**Hardware project source files:**

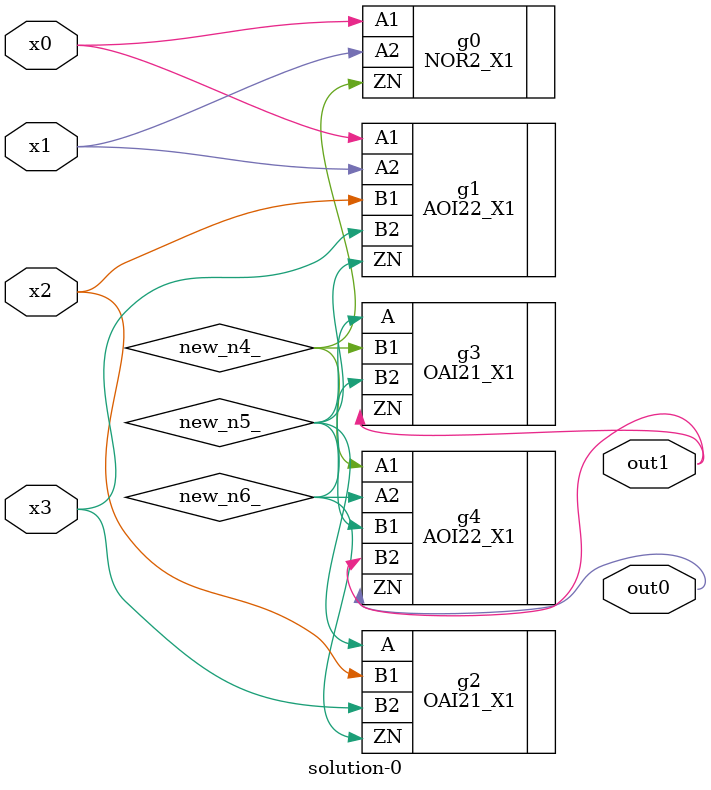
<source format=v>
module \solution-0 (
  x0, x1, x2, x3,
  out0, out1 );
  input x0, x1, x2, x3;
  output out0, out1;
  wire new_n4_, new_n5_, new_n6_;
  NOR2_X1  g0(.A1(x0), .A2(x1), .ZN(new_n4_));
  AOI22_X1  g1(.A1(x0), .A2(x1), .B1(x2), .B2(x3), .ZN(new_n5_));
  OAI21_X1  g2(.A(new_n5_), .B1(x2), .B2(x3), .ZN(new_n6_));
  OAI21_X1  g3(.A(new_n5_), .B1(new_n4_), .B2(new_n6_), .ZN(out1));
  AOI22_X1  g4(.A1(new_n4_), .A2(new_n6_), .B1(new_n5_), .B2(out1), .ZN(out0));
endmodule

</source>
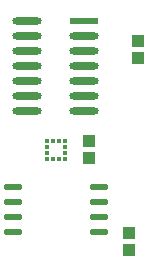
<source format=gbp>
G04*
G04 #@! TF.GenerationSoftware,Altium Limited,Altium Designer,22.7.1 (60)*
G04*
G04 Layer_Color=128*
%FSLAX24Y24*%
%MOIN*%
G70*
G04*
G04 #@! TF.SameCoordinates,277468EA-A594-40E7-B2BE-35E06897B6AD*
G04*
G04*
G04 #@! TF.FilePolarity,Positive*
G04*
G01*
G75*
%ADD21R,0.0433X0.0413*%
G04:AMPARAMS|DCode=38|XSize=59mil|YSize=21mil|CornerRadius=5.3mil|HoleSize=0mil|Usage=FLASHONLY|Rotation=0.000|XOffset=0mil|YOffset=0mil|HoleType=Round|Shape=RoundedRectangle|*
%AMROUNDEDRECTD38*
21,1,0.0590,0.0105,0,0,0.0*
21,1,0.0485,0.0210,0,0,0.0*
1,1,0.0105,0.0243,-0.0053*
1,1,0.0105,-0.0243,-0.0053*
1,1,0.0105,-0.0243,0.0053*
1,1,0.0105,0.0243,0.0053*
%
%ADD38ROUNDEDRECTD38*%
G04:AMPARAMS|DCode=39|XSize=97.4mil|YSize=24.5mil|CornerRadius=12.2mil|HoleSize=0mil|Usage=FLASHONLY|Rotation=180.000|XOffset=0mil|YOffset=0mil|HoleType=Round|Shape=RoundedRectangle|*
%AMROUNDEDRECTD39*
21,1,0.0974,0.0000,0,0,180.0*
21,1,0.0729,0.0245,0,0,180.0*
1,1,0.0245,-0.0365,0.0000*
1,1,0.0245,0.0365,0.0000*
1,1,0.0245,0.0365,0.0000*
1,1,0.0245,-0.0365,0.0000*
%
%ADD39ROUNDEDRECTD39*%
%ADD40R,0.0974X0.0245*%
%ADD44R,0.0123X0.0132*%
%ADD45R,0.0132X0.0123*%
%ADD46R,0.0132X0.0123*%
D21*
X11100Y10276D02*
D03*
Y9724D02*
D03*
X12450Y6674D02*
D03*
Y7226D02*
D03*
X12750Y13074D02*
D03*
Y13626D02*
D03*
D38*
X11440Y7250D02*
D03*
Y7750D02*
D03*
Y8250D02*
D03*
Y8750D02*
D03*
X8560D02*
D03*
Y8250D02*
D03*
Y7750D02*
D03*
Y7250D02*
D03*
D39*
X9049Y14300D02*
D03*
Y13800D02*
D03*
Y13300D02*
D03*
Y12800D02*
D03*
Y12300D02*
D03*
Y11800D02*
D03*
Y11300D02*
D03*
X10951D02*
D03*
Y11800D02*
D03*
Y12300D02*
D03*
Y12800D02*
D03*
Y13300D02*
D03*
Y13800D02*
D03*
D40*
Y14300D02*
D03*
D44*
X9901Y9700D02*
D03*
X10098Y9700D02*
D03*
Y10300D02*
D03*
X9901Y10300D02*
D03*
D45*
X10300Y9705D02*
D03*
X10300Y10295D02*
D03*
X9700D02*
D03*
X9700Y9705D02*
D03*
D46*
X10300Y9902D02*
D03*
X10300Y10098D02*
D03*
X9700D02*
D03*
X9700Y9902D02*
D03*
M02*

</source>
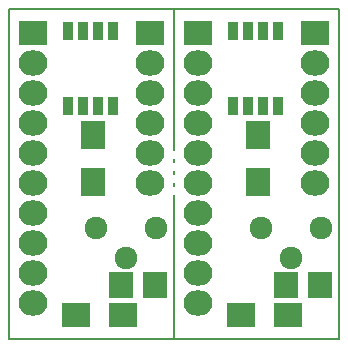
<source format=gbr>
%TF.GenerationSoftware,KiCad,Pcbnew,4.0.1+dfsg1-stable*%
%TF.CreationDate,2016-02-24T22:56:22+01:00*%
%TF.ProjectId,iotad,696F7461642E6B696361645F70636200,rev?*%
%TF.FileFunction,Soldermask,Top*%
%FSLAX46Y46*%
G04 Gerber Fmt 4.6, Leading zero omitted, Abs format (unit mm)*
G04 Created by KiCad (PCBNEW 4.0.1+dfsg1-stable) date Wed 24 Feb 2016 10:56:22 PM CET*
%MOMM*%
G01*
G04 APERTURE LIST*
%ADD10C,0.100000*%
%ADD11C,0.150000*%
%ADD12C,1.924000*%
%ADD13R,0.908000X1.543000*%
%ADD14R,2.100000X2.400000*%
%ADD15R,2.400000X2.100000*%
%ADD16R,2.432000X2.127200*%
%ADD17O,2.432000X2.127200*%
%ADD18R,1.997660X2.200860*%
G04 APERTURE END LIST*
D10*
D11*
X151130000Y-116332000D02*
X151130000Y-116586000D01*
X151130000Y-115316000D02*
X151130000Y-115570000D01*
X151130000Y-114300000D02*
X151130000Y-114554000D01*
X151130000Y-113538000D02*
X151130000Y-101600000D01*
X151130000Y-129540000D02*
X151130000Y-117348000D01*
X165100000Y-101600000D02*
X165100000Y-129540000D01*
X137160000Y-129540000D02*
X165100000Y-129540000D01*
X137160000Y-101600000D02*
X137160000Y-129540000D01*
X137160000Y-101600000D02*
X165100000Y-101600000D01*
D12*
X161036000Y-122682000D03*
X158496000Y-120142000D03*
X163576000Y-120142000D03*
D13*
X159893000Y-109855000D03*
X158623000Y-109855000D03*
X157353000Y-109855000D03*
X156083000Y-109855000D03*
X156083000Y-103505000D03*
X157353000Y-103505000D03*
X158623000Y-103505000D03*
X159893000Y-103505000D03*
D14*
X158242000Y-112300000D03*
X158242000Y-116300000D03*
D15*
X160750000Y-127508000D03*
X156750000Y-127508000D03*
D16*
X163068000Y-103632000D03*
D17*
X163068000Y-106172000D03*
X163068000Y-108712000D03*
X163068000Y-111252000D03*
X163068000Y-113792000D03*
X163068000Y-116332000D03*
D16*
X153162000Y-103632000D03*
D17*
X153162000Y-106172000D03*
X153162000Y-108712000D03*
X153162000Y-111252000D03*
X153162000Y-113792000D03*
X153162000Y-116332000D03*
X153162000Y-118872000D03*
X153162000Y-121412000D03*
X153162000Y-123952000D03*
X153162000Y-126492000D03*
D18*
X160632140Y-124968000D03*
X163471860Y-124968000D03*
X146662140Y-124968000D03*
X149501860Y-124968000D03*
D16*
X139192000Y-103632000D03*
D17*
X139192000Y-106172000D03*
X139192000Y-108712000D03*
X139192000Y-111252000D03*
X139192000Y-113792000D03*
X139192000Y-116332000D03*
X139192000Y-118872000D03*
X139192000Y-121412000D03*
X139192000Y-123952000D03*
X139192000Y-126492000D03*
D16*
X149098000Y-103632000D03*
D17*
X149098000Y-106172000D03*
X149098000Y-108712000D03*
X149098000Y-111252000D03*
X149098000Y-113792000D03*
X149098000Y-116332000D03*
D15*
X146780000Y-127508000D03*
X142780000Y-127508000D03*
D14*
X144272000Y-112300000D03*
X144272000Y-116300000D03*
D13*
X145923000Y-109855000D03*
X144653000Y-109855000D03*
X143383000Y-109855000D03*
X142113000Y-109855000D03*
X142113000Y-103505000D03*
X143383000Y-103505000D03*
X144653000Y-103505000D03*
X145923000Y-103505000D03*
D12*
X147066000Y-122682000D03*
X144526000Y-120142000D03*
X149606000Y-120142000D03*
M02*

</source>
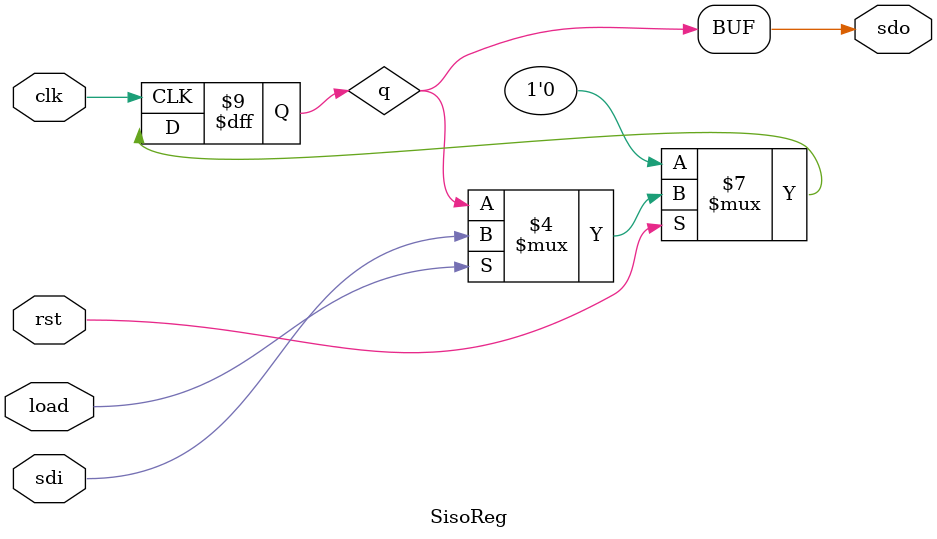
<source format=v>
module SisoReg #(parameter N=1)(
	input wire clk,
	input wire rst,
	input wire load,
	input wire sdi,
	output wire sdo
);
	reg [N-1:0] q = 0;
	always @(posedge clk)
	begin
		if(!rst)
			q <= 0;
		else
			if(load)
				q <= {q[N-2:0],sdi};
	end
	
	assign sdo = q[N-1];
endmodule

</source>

**WHAT TO DO:**
Starting with the line that holds "X153162000Y-121412000D03*" and ending with the line that holds "X139192000Y-111252000D03*", retype every line in the data above exactly, and nothing else.

**RESULT OF THIS TASK:**
X153162000Y-121412000D03*
X153162000Y-123952000D03*
X153162000Y-126492000D03*
D18*
X160632140Y-124968000D03*
X163471860Y-124968000D03*
X146662140Y-124968000D03*
X149501860Y-124968000D03*
D16*
X139192000Y-103632000D03*
D17*
X139192000Y-106172000D03*
X139192000Y-108712000D03*
X139192000Y-111252000D03*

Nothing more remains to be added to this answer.